#### [What you should do]
Report every line below that carries the word "article".

#### [Records provided]
########################################

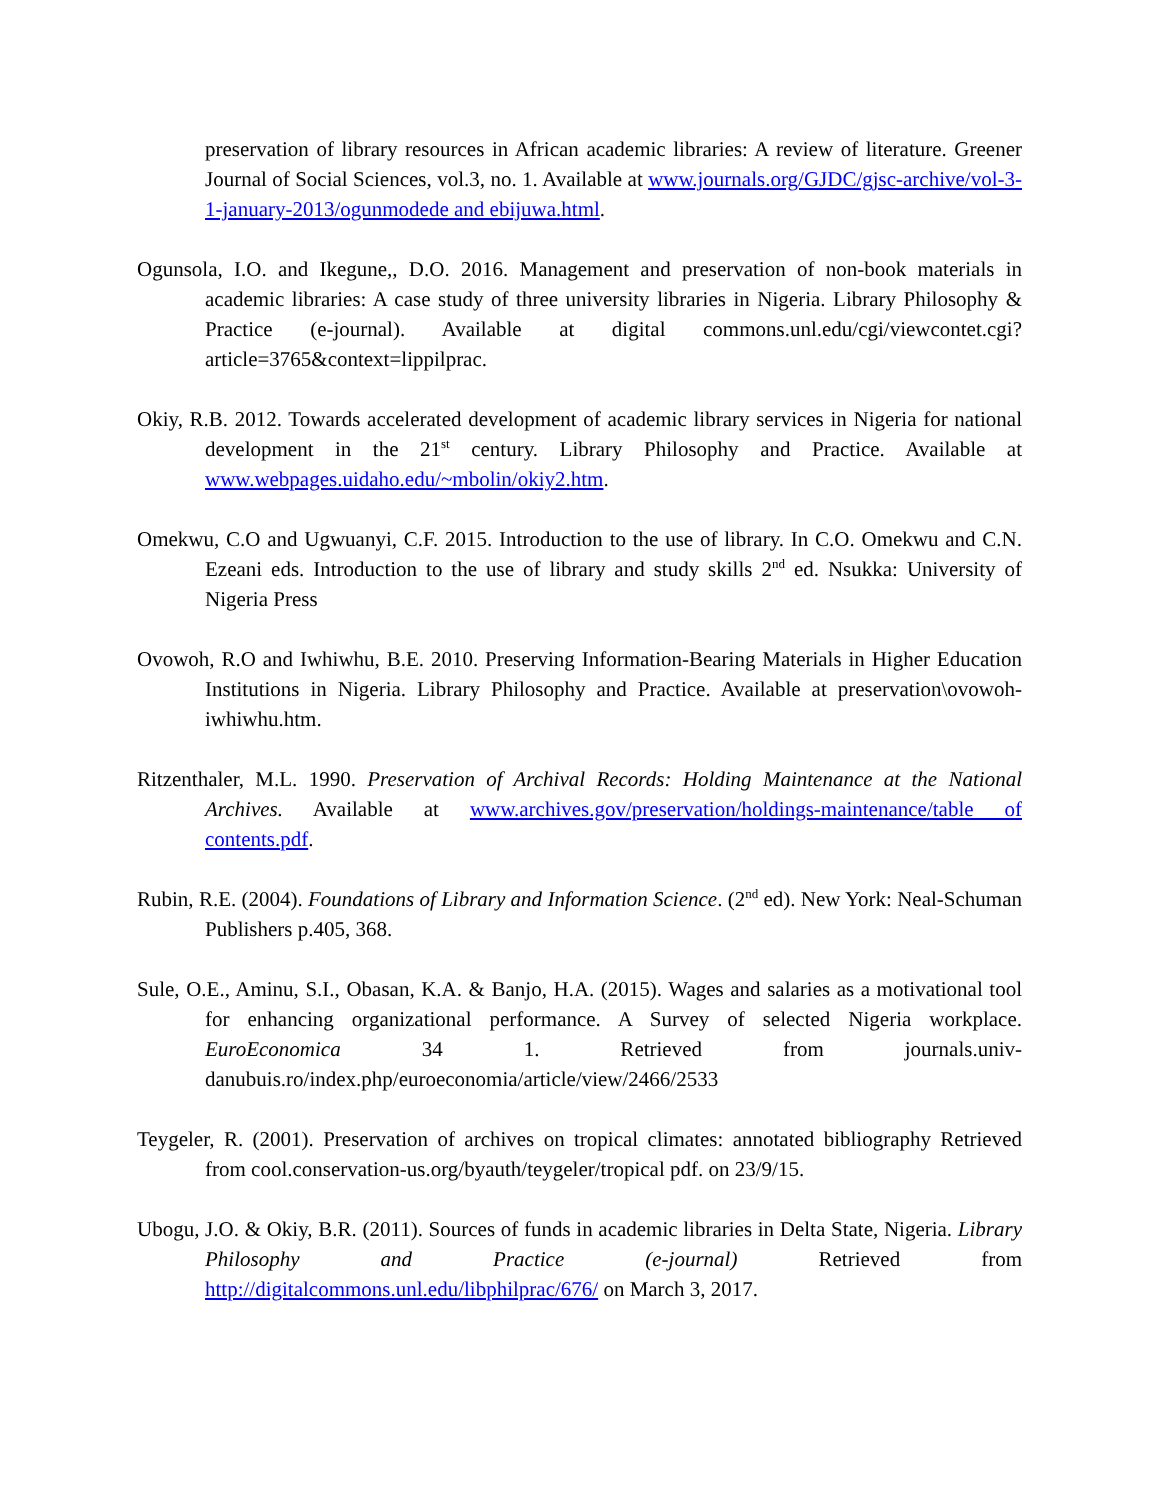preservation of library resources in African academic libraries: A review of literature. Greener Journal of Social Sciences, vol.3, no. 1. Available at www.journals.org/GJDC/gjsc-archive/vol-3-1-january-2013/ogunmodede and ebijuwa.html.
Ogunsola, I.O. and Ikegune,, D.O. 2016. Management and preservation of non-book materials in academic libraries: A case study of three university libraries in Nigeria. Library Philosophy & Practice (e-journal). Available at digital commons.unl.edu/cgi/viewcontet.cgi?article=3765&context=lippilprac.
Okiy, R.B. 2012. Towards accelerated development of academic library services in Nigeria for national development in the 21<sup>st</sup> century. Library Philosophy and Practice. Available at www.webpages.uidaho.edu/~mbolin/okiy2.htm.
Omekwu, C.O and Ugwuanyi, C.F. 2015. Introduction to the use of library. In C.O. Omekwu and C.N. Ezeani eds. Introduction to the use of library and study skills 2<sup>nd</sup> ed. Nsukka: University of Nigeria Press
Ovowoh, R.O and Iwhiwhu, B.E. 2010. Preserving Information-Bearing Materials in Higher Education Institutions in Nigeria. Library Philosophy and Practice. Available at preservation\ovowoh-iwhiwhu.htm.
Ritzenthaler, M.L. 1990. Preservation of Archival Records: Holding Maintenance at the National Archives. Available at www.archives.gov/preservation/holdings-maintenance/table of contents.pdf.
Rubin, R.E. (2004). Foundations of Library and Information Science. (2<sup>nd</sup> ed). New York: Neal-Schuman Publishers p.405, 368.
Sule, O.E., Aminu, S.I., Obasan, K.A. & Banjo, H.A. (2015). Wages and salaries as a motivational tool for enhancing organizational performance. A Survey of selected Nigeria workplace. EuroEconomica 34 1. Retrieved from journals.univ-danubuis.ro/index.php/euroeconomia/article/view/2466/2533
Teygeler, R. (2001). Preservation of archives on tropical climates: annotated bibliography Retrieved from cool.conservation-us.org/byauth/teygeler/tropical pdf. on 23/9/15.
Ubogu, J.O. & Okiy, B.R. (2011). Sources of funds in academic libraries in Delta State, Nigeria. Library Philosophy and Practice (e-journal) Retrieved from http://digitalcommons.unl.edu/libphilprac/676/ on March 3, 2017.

########################################

#### [Solution below]
Ogunsola, I.O. and Ikegune,, D.O. 2016. Management and preservation of non-book materials in academic libraries: A case study of three university libraries in Nigeria. Library Philosophy & Practice (e-journal). Available at digital commons.unl.edu/cgi/viewcontet.cgi?article=3765&context=lippilprac.
Sule, O.E., Aminu, S.I., Obasan, K.A. & Banjo, H.A. (2015). Wages and salaries as a motivational tool for enhancing organizational performance. A Survey of selected Nigeria workplace. EuroEconomica 34 1. Retrieved from journals.univ-danubuis.ro/index.php/euroeconomia/article/view/2466/2533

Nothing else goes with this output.